What do you listen to for inspiration
as a bassist, and as a musician?
I used to listen to bass players when I was
a teenager, and I just listened to what was current
at that time, like Stax Records or Motown,
although a little less Motown for me. Duck
Dunn, Chuck Rainey, and people like that.
Not long after discovering acoustic bass, I
realized I could get a point of reference or
ideas from, I guess, jazz for lack of a better
word. People like Paul Chambers, Charlie
Haden, or Jimmy Garrison.
Later I learned that you can take a lot
of inspiration and ideas from instruments
other than bass, like guitars, horns, and keyboards,
as well as from composers.
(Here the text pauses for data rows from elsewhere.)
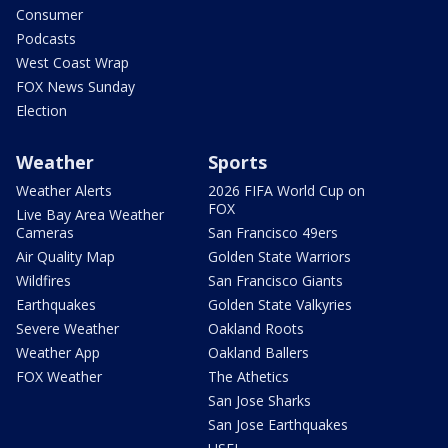
Consumer
Podcasts
West Coast Wrap
FOX News Sunday
Election
Weather
Sports
Weather Alerts
2026 FIFA World Cup on
FOX
Live Bay Area Weather
Cameras
San Francisco 49ers
Air Quality Map
Golden State Warriors
Wildfires
San Francisco Giants
Earthquakes
Golden State Valkyries
Severe Weather
Oakland Roots
Weather App
Oakland Ballers
FOX Weather
The Athetics
San Jose Sharks
San Jose Earthquakes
Then
later on from sounds that weren’t musical,
atonal, non-musical sounds. Then I realized
that noise is no different from what
you hear in everyday life. So you’re listening
to the sound of machines, and nature,
and industry. Especially nature, which
should be a big influence on all of what you
do musically. It all really comes from that.
How do you think someone’s life philosophy
affects their playing, specifically
on the bass guitar?
On the bass, I think their life, their philosophy
and all that, is their playing. Without
that, there’d probably be little playing
going on. There would be motions, and movement,
there would be notes, and things would
be established, but I think without that personal
background, there is no real foundation
to your musical voice, or what you
express through sound and music. It’s all connected
whether people want to admit that or
not. And no matter how simple it is—it might
be something incredibly minimal and simplistic—
it’s there at the root of every note that
you play. There is no way around that.
In your view, what’s the ideal role of
music in society? And in that society,
what’s the role of the bass?
Everyone’s got different perceptions, different
expectations, and a different upbringing.
You can’t generalize the purpose of
music. But it has been used to enlighten. It
has been a powerful force in the elevation
of people, of humans. It can free people
from things that normally would hold them
back. It can enlighten people at a time when
it seems to be dark. It can educate and point
toward further education.
Bass is the Om, the shadow, the bottom
of the foundation, and it shouldn’t be completely
kept in the basement, but its role
fundamentally is the foundation of that. It’s
the earth tone, so it’s the foundation. HEAR HIM ON Method Of Defiance, Nihon [2009, RareNoise]; Method Of Defiance, Inamorata, [2007,Ohm Resistance]; Bill Laswell, Invisible Design II [2009, Tzadik]
GEAR Basses Main axe on Nihon: Modified Fender Precision Fretless with P/J “hybrid”-size neck;Ibanez 8-string, ‘60s Fender Precision Live rig (2) Ampeg SVT Classic heads, (2) Ampeg SVT 8x10’s and (2) Ampeg’s 1x15’s “of any configuration.” Additionally: “Anytime it’s harsher or noise-related, it could be anything—it might be the Ampeg setup and then another 100-watt Marshall, or even a Marshall guitar amp.” Effects Vintage DOD FX25 Envelope Filter, Russian-version Big Muff p (black), Russian-version Big Muff (army green), Little Big Muff, DigiTech Whammy Pedal (old black version), Digidesign EX-P (to trigger/control orchestral setting),simple delay (brand unknown),DOD “synthesizer pedal” (used for one “voice” setting), Moog Moogerfooger Studio Aguilar DB900 Tube Direct Box + miked cab “if I need extra dirt” Strings D’Addario ENR72 Half Rounds, (.050, .075, .085 .105) CURRENTLY SPINNING “I’m listening to absolutely nothing, and have been for a very long time. I go through the process of hearing everything at least once,but I wouldn’t call it listening, and the reason I don’t listen to things is because listening, for me, is a huge commitment, and it involves really being engaged in something. To sit down and listen to something, when you learn how to listen—which most people never quite get to—is a commitment that I can’t afford. So I hear things, but I hear them briefly, and I just hear them to hear what elements are being used, what new sounds are there if any, what references, what cross-references, how does it connect to anything I’m doing, or if it does at all. I listen to things I’m working on because it’s my job, but as far as the actual listening of music, I haven’t done that in a while.”